_Text passage_
******************************
He goes on to point out that while American companies that do RTOs are generally the weakest businesses in the American market, this is not true for Chinese companies. Rather, many Chinese companies are duped, more or less, by unscrupulous stock pushers in the US into doing an RTO stock listing, when in fact an IPO makes a lot more sense:
[M]y original reason for starting China First Capital over two years ago was to help a Jiangxi entrepreneur raise PE finance to expand his business, rather than doing a planned “Form 10” OTCBB.

We raised the money, and his company has since quadrupled in size.The likely IPO valuation: at least 10 times higher than what was promised to him from that OTCBB IPO, which was to be sponsored by a “microcap” broker with a dubious record from earlier Chinese OTCBB deals.

In general, the only American companies that do OTCBB IPOs are the weakest businesses, often with no revenues or profits.

The advisors who promote OTCBB IPO and reverse mergers always say it is the fastest, easiest way to become a publicly-traded company. They are right. These methods are certainly fast and because of the current lack of US regulation, very easy. Indeed, there is no faster way to turn a good Chinese company into a failed publicly-traded than through an OTCBB IPO or reverse merger.

How can this China RTO mincing machine be stopped, or at least regulated?
Paul Gillis advocates for systemic change on the China side:
China’s banking industry is dominated by four large state-owned banks, known as China’s Big Four. They are assuming considerable risk from the illegal and unauthorized confirmations and false statements being provided by branches. These banks need to put in control systems and training to try to put a stop to these activities.  It is in their own interest to do so.
******************************
_Task details_
Reproduce the passage on Chinese companies and reverse mergers verbatim, starting at "We raised the" and continuing up to and including "at least regulated?".
******************************
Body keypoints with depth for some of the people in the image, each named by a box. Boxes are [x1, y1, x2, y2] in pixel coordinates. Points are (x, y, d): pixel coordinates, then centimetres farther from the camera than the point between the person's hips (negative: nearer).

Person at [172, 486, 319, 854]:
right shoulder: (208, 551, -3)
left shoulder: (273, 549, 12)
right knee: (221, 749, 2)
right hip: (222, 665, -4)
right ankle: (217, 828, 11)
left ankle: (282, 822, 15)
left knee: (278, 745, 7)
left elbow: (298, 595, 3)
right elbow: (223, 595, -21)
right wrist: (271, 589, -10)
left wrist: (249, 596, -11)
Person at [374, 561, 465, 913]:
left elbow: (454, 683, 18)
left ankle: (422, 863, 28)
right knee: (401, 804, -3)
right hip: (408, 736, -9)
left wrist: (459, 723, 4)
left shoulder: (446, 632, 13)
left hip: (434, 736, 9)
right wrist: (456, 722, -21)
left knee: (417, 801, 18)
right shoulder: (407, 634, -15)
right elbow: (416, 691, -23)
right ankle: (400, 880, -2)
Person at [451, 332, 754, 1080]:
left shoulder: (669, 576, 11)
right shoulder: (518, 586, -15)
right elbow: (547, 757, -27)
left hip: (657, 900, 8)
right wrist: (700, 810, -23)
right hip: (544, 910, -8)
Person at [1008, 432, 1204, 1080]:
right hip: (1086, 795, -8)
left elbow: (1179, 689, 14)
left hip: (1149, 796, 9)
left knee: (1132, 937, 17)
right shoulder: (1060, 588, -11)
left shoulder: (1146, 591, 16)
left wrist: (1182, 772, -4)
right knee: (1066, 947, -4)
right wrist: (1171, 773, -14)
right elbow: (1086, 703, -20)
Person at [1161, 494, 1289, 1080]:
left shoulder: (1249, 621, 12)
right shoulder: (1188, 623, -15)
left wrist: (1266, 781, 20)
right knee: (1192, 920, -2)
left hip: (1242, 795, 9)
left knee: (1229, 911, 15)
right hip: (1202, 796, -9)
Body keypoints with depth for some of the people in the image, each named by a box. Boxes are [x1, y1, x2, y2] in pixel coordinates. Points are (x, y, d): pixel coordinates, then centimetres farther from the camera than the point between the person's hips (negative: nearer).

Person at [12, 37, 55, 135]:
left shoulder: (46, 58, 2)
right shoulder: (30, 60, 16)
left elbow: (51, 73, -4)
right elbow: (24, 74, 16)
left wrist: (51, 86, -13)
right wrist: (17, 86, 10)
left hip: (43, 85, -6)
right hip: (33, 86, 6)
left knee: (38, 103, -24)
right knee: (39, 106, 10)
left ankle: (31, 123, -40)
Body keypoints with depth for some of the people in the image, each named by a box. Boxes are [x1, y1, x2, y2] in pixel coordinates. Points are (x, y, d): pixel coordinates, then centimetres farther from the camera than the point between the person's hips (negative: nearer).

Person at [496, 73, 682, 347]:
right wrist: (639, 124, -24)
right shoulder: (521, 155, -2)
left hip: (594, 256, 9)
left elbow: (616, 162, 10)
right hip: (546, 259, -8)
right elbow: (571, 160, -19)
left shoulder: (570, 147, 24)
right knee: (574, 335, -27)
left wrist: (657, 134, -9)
******************************
_Response to the task_
We raised the money, and his company has since quadrupled in size.The likely IPO valuation: at least 10 times higher than what was promised to him from that OTCBB IPO, which was to be sponsored by a “microcap” broker with a dubious record from earlier Chinese OTCBB deals.

In general, the only American companies that do OTCBB IPOs are the weakest businesses, often with no revenues or profits.

The advisors who promote OTCBB IPO and reverse mergers always say it is the fastest, easiest way to become a publicly-traded company. They are right. These methods are certainly fast and because of the current lack of US regulation, very easy. Indeed, there is no faster way to turn a good Chinese company into a failed publicly-traded than through an OTCBB IPO or reverse merger.

How can this China RTO mincing machine be stopped, or at least regulated?